The buzz in the hotel lobby was that the Red Sox weren't as serious about signing Matsuzaka as they were about keeping him away from the arch-rival Yankees. The Red Sox lost the bidding war back in 2003, the last time the two teams tried to woo an international pitcher -- Cuban expatriate Jose Contreras, who signed with the Yankees.

Also on Monday night, The Sporting News announced its Executive of the Year at a dinner honoring the award winner.

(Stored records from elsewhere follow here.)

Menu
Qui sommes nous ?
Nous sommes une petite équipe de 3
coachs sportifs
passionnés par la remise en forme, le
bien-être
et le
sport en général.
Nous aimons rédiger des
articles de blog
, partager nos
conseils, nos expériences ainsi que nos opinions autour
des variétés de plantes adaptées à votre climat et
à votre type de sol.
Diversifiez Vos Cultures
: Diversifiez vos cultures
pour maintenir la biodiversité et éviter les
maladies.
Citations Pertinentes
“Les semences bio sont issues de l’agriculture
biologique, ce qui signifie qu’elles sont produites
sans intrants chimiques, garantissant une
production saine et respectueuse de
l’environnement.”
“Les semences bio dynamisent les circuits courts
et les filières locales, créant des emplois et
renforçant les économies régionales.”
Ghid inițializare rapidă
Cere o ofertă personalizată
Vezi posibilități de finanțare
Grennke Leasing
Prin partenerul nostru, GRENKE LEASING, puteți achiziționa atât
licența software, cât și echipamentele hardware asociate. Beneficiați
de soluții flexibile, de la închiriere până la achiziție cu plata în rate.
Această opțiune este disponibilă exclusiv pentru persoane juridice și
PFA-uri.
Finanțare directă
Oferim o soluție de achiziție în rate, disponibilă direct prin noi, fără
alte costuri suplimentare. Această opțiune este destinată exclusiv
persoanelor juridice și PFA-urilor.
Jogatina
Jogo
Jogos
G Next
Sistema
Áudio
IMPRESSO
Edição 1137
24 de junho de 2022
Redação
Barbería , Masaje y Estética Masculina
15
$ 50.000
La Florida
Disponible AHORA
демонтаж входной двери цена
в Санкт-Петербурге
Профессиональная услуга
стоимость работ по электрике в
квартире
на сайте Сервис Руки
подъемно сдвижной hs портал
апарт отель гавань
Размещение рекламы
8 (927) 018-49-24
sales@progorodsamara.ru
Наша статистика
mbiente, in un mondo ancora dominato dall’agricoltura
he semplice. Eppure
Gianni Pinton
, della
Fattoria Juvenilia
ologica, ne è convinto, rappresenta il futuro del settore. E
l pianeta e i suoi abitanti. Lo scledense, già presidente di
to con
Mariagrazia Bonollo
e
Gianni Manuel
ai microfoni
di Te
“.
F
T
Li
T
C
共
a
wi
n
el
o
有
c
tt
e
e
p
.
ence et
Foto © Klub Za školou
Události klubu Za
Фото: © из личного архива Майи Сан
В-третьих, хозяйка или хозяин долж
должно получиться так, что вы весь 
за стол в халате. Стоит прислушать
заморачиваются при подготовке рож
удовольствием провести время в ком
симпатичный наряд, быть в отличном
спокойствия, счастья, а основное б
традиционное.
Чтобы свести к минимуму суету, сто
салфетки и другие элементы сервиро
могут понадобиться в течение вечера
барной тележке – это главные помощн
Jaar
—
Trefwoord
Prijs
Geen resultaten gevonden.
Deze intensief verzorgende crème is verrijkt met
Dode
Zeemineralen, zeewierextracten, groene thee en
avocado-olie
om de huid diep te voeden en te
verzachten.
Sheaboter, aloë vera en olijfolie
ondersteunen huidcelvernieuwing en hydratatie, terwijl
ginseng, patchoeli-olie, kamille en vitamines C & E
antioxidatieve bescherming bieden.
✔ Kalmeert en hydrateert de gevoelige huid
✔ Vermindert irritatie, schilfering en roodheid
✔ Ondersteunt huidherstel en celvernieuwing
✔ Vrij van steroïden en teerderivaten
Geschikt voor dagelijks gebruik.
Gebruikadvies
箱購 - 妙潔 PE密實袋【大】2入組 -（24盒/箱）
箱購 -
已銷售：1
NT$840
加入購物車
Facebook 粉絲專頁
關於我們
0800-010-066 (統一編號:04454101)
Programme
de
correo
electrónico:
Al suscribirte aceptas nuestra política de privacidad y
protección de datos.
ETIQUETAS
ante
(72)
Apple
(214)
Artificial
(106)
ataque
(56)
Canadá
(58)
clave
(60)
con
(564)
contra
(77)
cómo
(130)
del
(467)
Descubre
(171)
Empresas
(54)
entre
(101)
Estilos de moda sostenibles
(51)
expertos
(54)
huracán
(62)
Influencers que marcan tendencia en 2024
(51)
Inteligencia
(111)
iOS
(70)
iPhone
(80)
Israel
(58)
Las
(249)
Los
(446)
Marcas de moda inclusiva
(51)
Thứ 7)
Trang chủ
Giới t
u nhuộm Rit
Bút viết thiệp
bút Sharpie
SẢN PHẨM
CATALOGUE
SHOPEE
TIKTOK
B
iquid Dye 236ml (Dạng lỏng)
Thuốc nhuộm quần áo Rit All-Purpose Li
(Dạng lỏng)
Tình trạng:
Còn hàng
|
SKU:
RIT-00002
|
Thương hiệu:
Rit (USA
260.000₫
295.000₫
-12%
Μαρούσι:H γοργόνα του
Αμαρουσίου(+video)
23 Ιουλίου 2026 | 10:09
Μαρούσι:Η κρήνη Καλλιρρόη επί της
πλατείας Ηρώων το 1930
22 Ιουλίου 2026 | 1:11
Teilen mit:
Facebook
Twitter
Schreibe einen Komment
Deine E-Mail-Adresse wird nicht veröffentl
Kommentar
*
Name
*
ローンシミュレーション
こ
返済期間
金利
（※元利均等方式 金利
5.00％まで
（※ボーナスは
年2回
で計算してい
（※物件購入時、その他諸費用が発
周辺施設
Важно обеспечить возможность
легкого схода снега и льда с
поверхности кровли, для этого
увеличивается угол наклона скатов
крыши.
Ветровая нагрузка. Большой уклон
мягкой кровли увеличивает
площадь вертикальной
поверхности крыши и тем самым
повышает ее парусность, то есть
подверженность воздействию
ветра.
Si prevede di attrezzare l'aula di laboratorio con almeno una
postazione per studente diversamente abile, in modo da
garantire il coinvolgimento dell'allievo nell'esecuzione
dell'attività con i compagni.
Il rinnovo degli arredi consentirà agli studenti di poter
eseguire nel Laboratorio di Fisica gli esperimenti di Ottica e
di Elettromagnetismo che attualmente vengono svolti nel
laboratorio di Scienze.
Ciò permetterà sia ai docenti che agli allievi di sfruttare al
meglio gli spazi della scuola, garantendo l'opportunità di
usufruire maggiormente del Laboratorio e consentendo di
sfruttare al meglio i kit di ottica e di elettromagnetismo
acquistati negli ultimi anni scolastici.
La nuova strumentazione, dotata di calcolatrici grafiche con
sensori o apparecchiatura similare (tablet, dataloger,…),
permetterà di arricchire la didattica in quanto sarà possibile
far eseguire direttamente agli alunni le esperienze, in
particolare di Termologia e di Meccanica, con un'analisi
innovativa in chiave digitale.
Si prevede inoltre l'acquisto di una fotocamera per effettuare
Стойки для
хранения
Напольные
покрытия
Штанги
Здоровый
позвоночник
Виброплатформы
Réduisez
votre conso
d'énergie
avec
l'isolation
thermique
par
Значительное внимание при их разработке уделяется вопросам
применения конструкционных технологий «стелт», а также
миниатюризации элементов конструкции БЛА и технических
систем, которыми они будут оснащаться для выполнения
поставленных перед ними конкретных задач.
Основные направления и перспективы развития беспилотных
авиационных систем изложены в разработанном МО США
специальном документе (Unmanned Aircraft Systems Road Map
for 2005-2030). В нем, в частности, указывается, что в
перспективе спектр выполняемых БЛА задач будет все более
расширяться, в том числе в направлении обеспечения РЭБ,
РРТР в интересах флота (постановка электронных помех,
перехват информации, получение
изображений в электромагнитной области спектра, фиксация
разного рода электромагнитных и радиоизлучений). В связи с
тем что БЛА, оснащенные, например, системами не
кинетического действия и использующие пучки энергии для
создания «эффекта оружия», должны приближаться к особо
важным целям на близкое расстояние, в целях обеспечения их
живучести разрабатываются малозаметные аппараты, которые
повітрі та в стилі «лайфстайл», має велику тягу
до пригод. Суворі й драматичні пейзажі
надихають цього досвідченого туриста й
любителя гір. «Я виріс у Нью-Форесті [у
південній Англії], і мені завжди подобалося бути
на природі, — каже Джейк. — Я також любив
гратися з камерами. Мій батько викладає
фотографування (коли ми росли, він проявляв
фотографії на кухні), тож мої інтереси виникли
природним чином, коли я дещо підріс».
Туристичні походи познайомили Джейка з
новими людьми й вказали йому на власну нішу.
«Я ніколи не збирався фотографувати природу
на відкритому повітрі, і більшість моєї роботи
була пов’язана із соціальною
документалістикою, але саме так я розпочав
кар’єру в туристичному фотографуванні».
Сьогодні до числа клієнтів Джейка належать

This season, the award went to longtime Twins general manager Terry Ryan, a man who has kept his team in contention almost every season despite a restricted player personnel budget and protracted fight over the funding of a new ballpark. The Twins won the American League Central during a season in which the future of the franchise in Minnesota was settled with the announcement that a yard will be built in downtown Minneapolis.

Other top candidates were Dave Dombrowski of the American League champion Tigers, Walt Jocketty of the Cardinals, Omar Minaya of the NL East-winning Mets and Billy Beane, whose A's were swept in the AL Championship Series by the Tigers.

The vote is taken at the end of the regular season and didn't take into account playoff success. Last year's decision was controversial -- Cleveland's Mark Shapiro won over the White Sox Kenny Williams, even though Chicago captured its first World Series in 88 years.

During the meetings, BaseballChannel.TV will broadcast live from Naples from 9 a.m. ET to noon, and will provide breaking news, live reports and exclusive interviews throughout the day.

11-14-2006, 10:44 AM
"I have to keep up with the Cardinals," Cubs GM Jim Hendry said about the defending World Series champs and chief rivals in the National League Central. "At least as far as spending money."

That sums up the Cubs pretty nicely.


11-14-2006, 11:04 AM
Trot Nixon, if healthy, is an interesting choice for the Reds. Particularly at a discount rate. Good with the glove, can take a walk and I think his power would increase in GABP.

Add Nixon along with Craig Wilson and you have solid LH and RH bats that replace some of the offense we lost with "the trade."